Problem to work on: Tally the lines in the rows below that contain the string "프로젝트", and give only that number.

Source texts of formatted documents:
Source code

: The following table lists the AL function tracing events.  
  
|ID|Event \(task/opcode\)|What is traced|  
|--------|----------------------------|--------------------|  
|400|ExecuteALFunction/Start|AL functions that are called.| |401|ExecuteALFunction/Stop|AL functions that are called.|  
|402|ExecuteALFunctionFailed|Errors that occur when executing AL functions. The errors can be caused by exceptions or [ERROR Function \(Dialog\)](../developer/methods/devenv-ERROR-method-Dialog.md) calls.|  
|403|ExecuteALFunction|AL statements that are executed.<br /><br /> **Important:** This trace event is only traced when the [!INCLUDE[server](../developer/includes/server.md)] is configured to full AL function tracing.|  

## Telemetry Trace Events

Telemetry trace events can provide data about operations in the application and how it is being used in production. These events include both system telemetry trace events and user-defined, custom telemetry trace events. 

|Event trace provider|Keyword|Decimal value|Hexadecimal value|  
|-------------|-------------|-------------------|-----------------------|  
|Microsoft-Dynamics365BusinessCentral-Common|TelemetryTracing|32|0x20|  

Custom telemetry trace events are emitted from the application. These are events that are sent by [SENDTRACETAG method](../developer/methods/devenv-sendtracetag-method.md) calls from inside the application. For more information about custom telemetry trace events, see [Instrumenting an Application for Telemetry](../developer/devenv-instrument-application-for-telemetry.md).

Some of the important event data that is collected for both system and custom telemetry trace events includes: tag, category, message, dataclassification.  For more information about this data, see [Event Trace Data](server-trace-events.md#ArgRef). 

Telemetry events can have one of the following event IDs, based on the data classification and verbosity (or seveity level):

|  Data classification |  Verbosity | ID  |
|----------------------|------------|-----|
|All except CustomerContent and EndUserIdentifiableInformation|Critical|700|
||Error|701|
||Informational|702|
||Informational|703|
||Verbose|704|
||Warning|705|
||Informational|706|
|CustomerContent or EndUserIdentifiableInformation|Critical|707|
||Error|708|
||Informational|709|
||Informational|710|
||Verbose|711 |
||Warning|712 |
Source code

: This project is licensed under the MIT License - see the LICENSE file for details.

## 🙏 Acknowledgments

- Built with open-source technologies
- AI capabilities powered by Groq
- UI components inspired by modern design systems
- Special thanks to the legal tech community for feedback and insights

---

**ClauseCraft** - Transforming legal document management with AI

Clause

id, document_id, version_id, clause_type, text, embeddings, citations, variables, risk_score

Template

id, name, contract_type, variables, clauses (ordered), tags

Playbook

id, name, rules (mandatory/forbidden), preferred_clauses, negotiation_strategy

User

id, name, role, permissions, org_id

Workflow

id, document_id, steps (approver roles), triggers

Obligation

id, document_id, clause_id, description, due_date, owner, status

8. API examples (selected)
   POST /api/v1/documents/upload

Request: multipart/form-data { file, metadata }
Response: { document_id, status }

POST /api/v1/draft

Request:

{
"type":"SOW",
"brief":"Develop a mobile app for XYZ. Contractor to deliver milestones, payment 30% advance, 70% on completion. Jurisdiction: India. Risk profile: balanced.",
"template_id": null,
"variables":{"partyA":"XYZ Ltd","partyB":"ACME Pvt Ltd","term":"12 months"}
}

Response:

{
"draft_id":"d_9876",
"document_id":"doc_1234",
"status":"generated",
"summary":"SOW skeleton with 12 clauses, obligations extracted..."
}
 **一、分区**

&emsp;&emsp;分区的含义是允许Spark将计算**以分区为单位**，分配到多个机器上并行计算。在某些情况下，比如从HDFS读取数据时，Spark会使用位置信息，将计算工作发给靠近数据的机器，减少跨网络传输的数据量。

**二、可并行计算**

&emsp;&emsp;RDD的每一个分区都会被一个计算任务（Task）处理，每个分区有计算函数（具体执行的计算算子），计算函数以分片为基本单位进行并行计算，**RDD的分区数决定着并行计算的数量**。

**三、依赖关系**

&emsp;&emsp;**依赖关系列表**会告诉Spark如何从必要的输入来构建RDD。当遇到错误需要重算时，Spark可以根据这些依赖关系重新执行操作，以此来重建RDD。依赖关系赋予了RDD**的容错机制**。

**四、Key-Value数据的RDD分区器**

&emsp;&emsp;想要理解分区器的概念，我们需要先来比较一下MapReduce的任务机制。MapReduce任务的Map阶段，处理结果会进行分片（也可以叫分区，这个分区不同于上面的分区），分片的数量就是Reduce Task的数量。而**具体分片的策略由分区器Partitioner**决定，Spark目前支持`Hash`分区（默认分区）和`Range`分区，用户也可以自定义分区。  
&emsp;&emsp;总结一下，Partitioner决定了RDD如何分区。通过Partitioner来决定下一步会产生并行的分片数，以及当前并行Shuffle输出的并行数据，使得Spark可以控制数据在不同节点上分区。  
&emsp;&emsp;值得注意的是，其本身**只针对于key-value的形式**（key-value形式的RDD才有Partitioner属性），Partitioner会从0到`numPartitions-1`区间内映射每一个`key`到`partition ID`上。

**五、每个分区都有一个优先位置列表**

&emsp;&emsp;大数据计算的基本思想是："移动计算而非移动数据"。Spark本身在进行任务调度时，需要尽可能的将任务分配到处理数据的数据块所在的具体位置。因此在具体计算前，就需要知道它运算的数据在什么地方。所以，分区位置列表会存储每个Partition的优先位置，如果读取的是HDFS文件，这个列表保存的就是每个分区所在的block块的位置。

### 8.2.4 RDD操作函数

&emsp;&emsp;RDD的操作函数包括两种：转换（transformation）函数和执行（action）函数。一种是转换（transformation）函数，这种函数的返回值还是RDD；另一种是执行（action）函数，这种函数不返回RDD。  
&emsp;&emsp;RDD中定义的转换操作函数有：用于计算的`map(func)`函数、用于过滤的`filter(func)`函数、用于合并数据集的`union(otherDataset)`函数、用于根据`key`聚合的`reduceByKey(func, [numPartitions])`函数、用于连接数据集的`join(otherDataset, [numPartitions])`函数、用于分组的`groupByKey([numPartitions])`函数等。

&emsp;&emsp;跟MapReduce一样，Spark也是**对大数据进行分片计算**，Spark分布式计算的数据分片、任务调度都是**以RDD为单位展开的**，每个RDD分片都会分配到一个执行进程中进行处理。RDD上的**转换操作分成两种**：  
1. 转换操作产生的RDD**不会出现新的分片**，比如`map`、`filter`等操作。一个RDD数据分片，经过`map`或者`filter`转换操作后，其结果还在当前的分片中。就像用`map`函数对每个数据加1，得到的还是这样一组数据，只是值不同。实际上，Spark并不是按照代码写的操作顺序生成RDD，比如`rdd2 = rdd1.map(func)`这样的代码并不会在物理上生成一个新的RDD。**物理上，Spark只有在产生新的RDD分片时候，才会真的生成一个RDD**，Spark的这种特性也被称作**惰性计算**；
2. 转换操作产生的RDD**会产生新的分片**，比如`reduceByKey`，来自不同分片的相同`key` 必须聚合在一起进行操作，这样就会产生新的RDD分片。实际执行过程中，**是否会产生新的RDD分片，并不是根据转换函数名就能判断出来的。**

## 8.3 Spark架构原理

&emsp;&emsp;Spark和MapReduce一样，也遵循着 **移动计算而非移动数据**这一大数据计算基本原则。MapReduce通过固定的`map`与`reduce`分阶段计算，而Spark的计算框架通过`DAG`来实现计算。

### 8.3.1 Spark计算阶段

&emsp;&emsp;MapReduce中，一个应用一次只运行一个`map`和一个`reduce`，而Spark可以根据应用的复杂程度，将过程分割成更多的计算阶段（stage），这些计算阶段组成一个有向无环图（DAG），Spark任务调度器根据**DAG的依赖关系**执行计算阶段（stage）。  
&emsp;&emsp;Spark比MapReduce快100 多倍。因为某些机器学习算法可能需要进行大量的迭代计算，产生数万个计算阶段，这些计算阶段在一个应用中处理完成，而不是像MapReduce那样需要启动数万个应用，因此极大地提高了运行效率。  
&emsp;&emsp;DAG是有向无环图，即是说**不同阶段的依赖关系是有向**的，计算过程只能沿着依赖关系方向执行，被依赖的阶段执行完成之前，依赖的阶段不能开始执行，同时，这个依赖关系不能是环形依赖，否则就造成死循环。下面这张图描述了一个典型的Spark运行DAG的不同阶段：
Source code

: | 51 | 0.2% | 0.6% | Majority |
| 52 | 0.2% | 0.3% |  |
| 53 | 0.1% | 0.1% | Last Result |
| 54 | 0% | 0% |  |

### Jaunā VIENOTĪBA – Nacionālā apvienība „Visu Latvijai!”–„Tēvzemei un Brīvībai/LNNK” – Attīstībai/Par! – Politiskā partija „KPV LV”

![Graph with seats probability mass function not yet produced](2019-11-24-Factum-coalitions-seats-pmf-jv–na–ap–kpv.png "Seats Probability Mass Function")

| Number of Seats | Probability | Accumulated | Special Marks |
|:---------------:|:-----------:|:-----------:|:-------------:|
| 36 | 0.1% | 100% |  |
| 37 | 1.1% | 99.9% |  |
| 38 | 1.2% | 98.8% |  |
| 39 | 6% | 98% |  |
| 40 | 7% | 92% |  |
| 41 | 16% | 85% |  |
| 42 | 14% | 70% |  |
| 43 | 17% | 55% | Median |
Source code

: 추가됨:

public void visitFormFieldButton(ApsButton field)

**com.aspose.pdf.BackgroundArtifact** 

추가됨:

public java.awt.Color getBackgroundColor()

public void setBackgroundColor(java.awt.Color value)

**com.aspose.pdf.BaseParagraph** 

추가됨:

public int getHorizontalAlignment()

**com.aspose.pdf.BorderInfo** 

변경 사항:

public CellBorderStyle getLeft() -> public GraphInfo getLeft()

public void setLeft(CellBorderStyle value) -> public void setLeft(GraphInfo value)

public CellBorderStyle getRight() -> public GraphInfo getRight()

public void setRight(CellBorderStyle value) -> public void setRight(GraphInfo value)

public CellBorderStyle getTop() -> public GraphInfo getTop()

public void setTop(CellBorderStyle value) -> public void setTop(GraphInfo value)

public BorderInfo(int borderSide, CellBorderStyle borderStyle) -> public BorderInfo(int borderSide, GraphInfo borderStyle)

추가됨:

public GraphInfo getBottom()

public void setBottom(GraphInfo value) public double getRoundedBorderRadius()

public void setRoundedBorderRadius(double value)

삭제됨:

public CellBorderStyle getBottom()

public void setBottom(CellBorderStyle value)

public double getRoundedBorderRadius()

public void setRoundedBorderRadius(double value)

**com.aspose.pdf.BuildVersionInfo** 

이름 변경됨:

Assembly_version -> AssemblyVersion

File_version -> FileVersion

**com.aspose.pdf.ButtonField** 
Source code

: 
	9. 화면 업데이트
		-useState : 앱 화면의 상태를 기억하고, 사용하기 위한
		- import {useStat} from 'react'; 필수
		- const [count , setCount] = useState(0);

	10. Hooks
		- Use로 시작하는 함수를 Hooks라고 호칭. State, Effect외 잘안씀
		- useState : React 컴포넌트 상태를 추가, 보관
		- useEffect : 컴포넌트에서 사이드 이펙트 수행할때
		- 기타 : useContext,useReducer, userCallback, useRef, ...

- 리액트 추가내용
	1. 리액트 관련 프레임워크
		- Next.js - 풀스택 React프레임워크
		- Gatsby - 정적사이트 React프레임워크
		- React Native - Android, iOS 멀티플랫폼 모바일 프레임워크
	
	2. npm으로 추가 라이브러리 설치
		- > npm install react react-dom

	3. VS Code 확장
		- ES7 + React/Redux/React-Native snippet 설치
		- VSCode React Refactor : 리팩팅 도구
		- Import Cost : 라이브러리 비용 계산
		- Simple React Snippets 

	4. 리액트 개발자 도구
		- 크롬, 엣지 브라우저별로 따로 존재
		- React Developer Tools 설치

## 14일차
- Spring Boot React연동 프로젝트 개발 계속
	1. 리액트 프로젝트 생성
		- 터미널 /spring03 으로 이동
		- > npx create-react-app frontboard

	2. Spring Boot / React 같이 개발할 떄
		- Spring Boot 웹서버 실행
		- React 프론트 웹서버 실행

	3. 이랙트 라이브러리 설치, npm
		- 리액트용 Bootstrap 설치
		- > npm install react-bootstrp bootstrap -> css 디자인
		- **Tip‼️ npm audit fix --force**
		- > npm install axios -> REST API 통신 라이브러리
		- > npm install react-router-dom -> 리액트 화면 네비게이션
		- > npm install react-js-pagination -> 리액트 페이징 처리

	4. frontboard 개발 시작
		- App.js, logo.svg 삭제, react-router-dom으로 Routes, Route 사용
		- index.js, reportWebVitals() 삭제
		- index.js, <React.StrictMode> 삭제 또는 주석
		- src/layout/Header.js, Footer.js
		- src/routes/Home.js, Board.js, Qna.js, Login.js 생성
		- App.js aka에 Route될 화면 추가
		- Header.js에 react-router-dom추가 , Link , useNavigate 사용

Exercise response: 2